Example, let’s consider an input a and weight w1. Once, it is passed through the node it becomes a*w1. Here, for input 1 and weights associated with it — 0.8 and 0.2 which is

Bias

Bias is another component applied to the input along with the weights. It is added to change the range of the weighted input.

a*w1 + bias

Activation Functions

These functions decides whether a neuron should be activated or not by calculating the weighted sum and further adding a bias to it. The major goal of an activation function is to introduce non-linearity to the output of a neuron.

A neural network without activation function can be considered as a linear regression model. Hence, the activation function performs non-linear transformations to the input allowing it to learn and perform complex tasks.

Some of the popular types of activation functions –

  • Sigmoid or Logistic
  • Tanh
  • ReLu

Sigmoid Activation Function — f(x) = 1/1+ exp(-x)

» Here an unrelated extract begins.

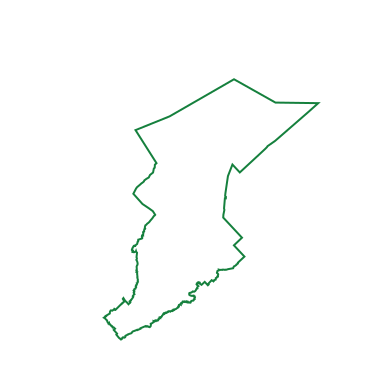 the district of Cruz del Eje, Córdoba, Argentina, rotated 47°
{"feature_id": "61730980B83091517859764", "entity_name": "Cruz del Eje", "entity_type": "district", "adm_level": 2, "iso_a3": "ARG", "parent_name": "Argentina", "parent_adm1": "Córdoba", "projection": "mercator", "projection_center": [-64.875, -30.658], "detail": "fine", "context": "isolated", "style": "outline", "palette": "green", "viewbox_px": 384, "rotation_deg": 47, "n_neighbors": 0, "source": "geoboundaries", "source_scale": "gbopen_adm2", "svg_char_len": 6099}
<svg xmlns="http://www.w3.org/2000/svg" viewBox="0 0 384 384"><g transform="rotate(47 192 192)"><path d="M138.2,84.4L121.4,156.8L108.2,191.1L146.7,198.3L146.7,200.5L148.8,202.7L148.8,203.9L151.2,207.2L150.9,211.1L151.9,213.7L151.3,216.3L151.0,219.0L151.5,220.0L151.4,222.1L151.2,222.9L151.2,224.9L151.0,228.9L151.3,230.5L153.3,236.1L167.0,236.4L174.7,234.6L179.3,233.7L183.6,234.5L183.7,235.2L183.6,236.4L184.2,239.0L184.5,241.9L184.8,243.6L184.8,245.0L184.6,246.4L184.8,247.7L184.6,248.9L184.9,249.3L185.3,250.1L186.0,250.8L186.3,251.5L186.5,251.6L186.9,251.4L187.0,251.6L186.9,252.4L187.0,252.7L187.6,253.4L188.1,253.7L188.3,254.0L188.3,254.3L187.9,254.6L188.0,255.2L189.4,256.1L189.7,257.1L190.2,257.2L190.6,257.5L190.3,257.9L189.8,258.3L190.5,259.2L191.6,259.6L191.9,260.0L191.8,260.6L191.1,261.8L190.8,262.8L190.2,263.8L190.8,264.6L191.3,264.9L191.5,265.5L191.4,265.9L192.4,267.2L192.6,267.6L192.5,268.5L192.5,269.4L192.5,270.0L192.8,270.4L192.3,271.1L191.8,271.0L191.7,271.4L192.5,274.0L192.8,274.2L193.0,275.1L193.5,275.6L193.9,275.6L194.3,275.2L194.7,275.2L195.0,276.3L195.2,276.5L196.5,275.5L197.3,273.7L197.1,273.3L197.7,273.6L198.9,273.6L201.9,277.1L202.7,277.4L203.2,277.8L203.5,278.3L203.7,279.0L205.0,279.3L206.1,279.8L207.4,280.7L207.8,281.2L208.2,281.9L208.2,282.3L208.8,283.4L210.8,285.0L211.1,285.7L211.4,285.7L211.4,286.0L211.8,286.0L212.0,286.4L212.4,286.6L212.6,287.1L213.2,286.7L213.4,287.1L214.5,287.9L214.8,288.3L215.4,288.6L216.5,289.6L217.0,289.8L217.1,290.2L217.7,290.6L219.4,291.5L219.8,292.2L220.3,292.4L220.6,293.0L220.9,293.0L221.0,293.6L221.3,294.1L221.2,294.4L221.4,294.4L222.0,295.4L222.0,296.6L222.6,296.7L222.9,297.8L223.5,297.9L223.5,298.1L223.7,298.3L223.8,298.9L224.1,299.3L223.7,300.3L223.9,300.7L224.2,300.8L224.3,300.9L224.1,301.5L224.2,301.9L224.9,301.9L225.0,302.1L225.7,302.2L226.0,303.1L225.8,303.2L225.9,303.4L227.5,303.8L227.4,304.4L227.7,306.2L227.8,306.4L228.6,306.4L228.7,306.7L229.2,308.6L229.4,310.9L229.7,310.9L229.7,311.0L229.5,312.1L229.9,312.1L230.6,312.3L230.6,312.7L230.8,312.9L230.7,314.1L230.8,315.0L228.6,314.9L225.9,315.1L222.8,314.5L223.0,315.5L225.9,316.1L225.9,319.3L225.7,319.2L226.0,328.5L225.8,328.7L225.4,328.9L224.9,328.4L224.5,328.5L224.8,329.4L224.5,330.3L224.5,331.1L223.9,331.4L223.6,332.0L223.2,332.3L223.7,333.8L224.8,335.0L223.8,339.6L224.3,339.7L224.2,340.2L223.9,340.4L223.9,341.2L224.0,341.2L224.0,341.4L223.9,342.1L225.2,341.7L226.1,341.9L228.0,341.7L228.3,342.0L229.3,342.3L229.6,342.5L230.4,342.5L231.1,342.8L231.3,342.3L231.3,342.0L231.7,342.3L232.6,342.2L232.7,342.5L233.0,342.3L233.7,342.2L234.5,342.4L234.9,342.1L235.3,342.2L235.8,341.9L236.2,342.0L236.6,342.4L237.0,342.5L237.2,342.4L237.3,341.8L237.6,341.6L239.5,341.5L239.5,343.3L244.5,343.4L244.7,344.6L248.9,344.9L250.2,344.6L251.2,344.7L251.6,344.2L251.6,343.3L251.6,343.1L251.4,342.9L251.4,342.3L251.1,342.2L251.1,341.9L251.3,341.4L252.4,340.8L252.6,340.1L252.5,339.6L251.8,339.0L251.8,338.4L252.1,337.9L252.3,336.7L252.3,336.3L252.6,336.1L252.8,335.0L253.8,333.0L253.9,332.2L253.6,331.0L253.6,330.5L255.3,326.4L255.5,326.3L255.4,326.0L255.6,325.7L255.9,325.7L256.9,322.9L256.5,322.6L258.4,317.4L259.1,317.4L259.3,316.5L259.8,316.5L260.1,315.9L260.7,315.9L262.0,315.1L262.0,313.9L261.0,312.5L260.2,312.0L260.8,310.4L260.9,308.9L260.7,308.7L261.0,308.7L261.1,308.2L260.9,308.0L260.5,308.0L260.7,307.4L261.1,307.1L260.9,307.0L261.0,306.7L260.8,306.7L261.1,306.0L261.4,306.1L261.6,305.8L262.0,305.8L262.2,305.1L262.7,304.8L262.7,304.4L262.4,304.1L262.5,303.7L262.0,303.0L262.4,302.7L262.3,302.0L261.5,301.3L261.6,301.1L261.9,301.4L262.5,301.1L262.3,300.9L262.3,300.4L262.5,300.1L262.5,299.4L262.4,298.9L262.1,298.5L262.0,297.1L261.7,296.5L261.9,296.2L261.6,296.0L261.4,295.3L261.5,295.1L262.3,295.1L262.1,293.6L262.4,293.2L262.7,293.7L262.9,293.4L262.8,292.7L263.2,292.3L263.0,291.6L263.4,291.5L263.5,291.2L263.4,290.2L264.6,289.5L264.4,289.1L264.8,288.7L265.3,287.9L265.3,287.7L265.1,287.4L265.2,287.2L265.4,287.0L265.8,287.1L265.9,286.4L265.3,285.9L265.6,285.3L266.1,285.2L266.0,284.7L266.3,284.4L266.6,283.5L266.8,281.5L267.0,281.1L267.0,280.9L266.5,280.6L266.5,280.4L266.9,280.1L266.9,279.7L266.4,279.3L266.0,279.2L265.9,278.8L265.7,278.6L266.0,277.5L266.7,277.2L266.1,276.8L266.1,276.1L266.6,275.5L266.5,275.4L266.0,275.3L266.2,274.9L266.3,274.4L265.9,273.9L266.5,273.3L266.2,273.0L266.7,272.7L266.9,272.2L267.4,272.4L267.8,272.1L267.9,271.4L268.2,271.4L268.4,271.2L268.3,270.8L268.8,270.8L269.1,271.0L269.3,270.9L269.3,269.9L270.3,270.1L270.5,269.5L271.4,269.1L271.9,268.6L271.8,268.3L271.4,267.9L271.5,267.4L271.2,266.7L272.3,265.1L272.2,264.9L272.3,264.6L271.8,264.0L271.8,263.7L272.1,263.1L271.4,262.7L271.3,262.1L271.0,261.6L270.6,261.7L270.2,261.4L269.9,261.6L269.7,261.3L269.3,261.5L268.9,261.4L268.5,261.9L268.5,262.3L267.7,263.0L267.5,263.3L266.7,263.6L266.5,263.8L265.4,264.1L264.8,263.7L264.2,263.1L264.1,262.7L264.9,261.5L265.0,260.8L265.2,260.4L265.3,259.1L266.3,258.6L266.6,257.5L266.5,256.4L265.9,254.8L266.2,253.9L265.7,253.8L265.5,253.6L265.2,252.6L265.2,251.5L263.2,251.7L262.7,251.6L262.8,251.2L262.2,250.7L262.3,250.5L262.7,250.3L262.9,249.9L262.2,249.8L262.1,249.5L262.5,248.6L263.6,248.1L263.9,248.4L263.9,248.9L266.4,248.3L266.4,244.0L271.0,244.0L271.0,242.9L270.6,242.8L270.2,242.5L269.9,237.8L270.9,237.6L271.0,237.3L271.5,237.0L272.0,237.1L272.0,236.8L271.6,235.9L272.2,234.4L271.2,233.3L271.5,232.5L271.2,231.8L271.6,230.8L271.4,230.5L270.7,230.2L270.4,229.3L269.9,228.9L269.2,228.8L268.7,228.9L268.5,229.0L268.1,228.9L267.1,227.2L267.6,225.9L267.0,225.4L267.6,225.1L267.8,224.8L268.5,224.2L268.9,223.6L269.7,222.9L269.8,222.3L271.2,221.2L271.4,220.7L271.7,220.6L272.2,220.0L273.0,218.3L275.8,213.9L275.0,212.2L275.3,211.3L275.6,209.4L275.3,209.0L275.6,207.4L275.5,207.0L275.0,206.7L275.0,197.7L259.6,197.7L259.5,186.6L232.0,186.6L230.0,184.5L227.3,180.7L227.0,180.4L225.9,179.8L219.0,172.2L219.7,171.6L218.7,170.5L217.5,170.5L215.7,168.4L204.9,154.9L199.5,143.7L210.3,143.7L210.4,109.0L210.3,106.6L210.0,105.5L211.3,96.3L212.8,53.5L213.1,39.1L183.5,70.0L138.2,84.4Z" fill="none" stroke="#15803d" stroke-width="2"/></g></svg>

It ranges between 0 and 1, an S-Shaped curve which is easy to understand and allows applications. But reasons for its fall out of popularity include vanishing gradient problem, and its output is not zero centered which makes gradient updates go too far in different directions making optimization a difficult task.

Hyperbolic Tangent Activation Function (Tanh) f(x) = 1-exp(-2x)/1+exp(-2x).

It ranges between -1 to 1. The output for Tanh activation function is zero centered which overcomes the issue with the sigmoid activation function. Hence, optimization is easier and most chosen over sigmoid function.

However, it also suffers from a vanishing gradient problem.

ReLu — Rectified Linear Units: R(x) = max(0,x) if x<0, R(x) = 0 and if x>=0, R(x) = x.

It is the most used activation function since it is quite simple and also efficient.

Almost every deep learning model uses ReLu these day dues to its capability to identify and solve the vanishing gradient problem. However, ReLu has its issues as some gradients can be weak. It can lead to a weight update which may not be activated on any data point resulting in a Dead neuron.

To overcome this issue of dying neurons, a modified version is introduced — Leavy ReLu. It introduces small slopes to keep the updates alive.

Architecture

Input layer

The nodes in the input layer do not modify the data, i.e., no computations are performed in this layer most of the times, they just pass the information to the next layer. In contrast, the nodes in the hidden layer and output layer are active, and most data modifications are performed in those layers. The variables in input node — x1, x2, x3…,xn hold the data for evaluation. The data can be pixel values for an image, stock prices, output of some other algorithm such as a classifier in cancer detection, ex: diameter, edge sharpness, etc.,

Hidden layer

All values from the input layer are duplicated and sent to the hidden layer where a fully connected structure is formed. Computations are carried out in this layer, and the weights are transferred from the input layer to the following/next layer. The weighted inputs are added to produce a single value. The value is then passed through an activation function.

Output Layer

The output from the hidden layers are passed to the output(next) layer where the active nodes combine and modify data to produce the output values of this network.

A neural network can have any number of layers and any number of nodes per layer. Most applications use 3 layer structure with a maximum of a few hundred input nodes. The hidden layer usually contributes to about 10% the size of the input layer.

However, a neural network doesn’t work exactly like our brain, the connections between biological neurons are much more complicated than those implemented by ANN.

A human brain is much more complex and there is so much more to learn from it. There are many things we don’t know about a human brain, and this makes it hard to understand how we should model an Artificial Brain to reason at a human level. Whenever we train a neural network, we want our model to learn the optimal weights (w) that best predicts the required outcome (y) given the inputs (x).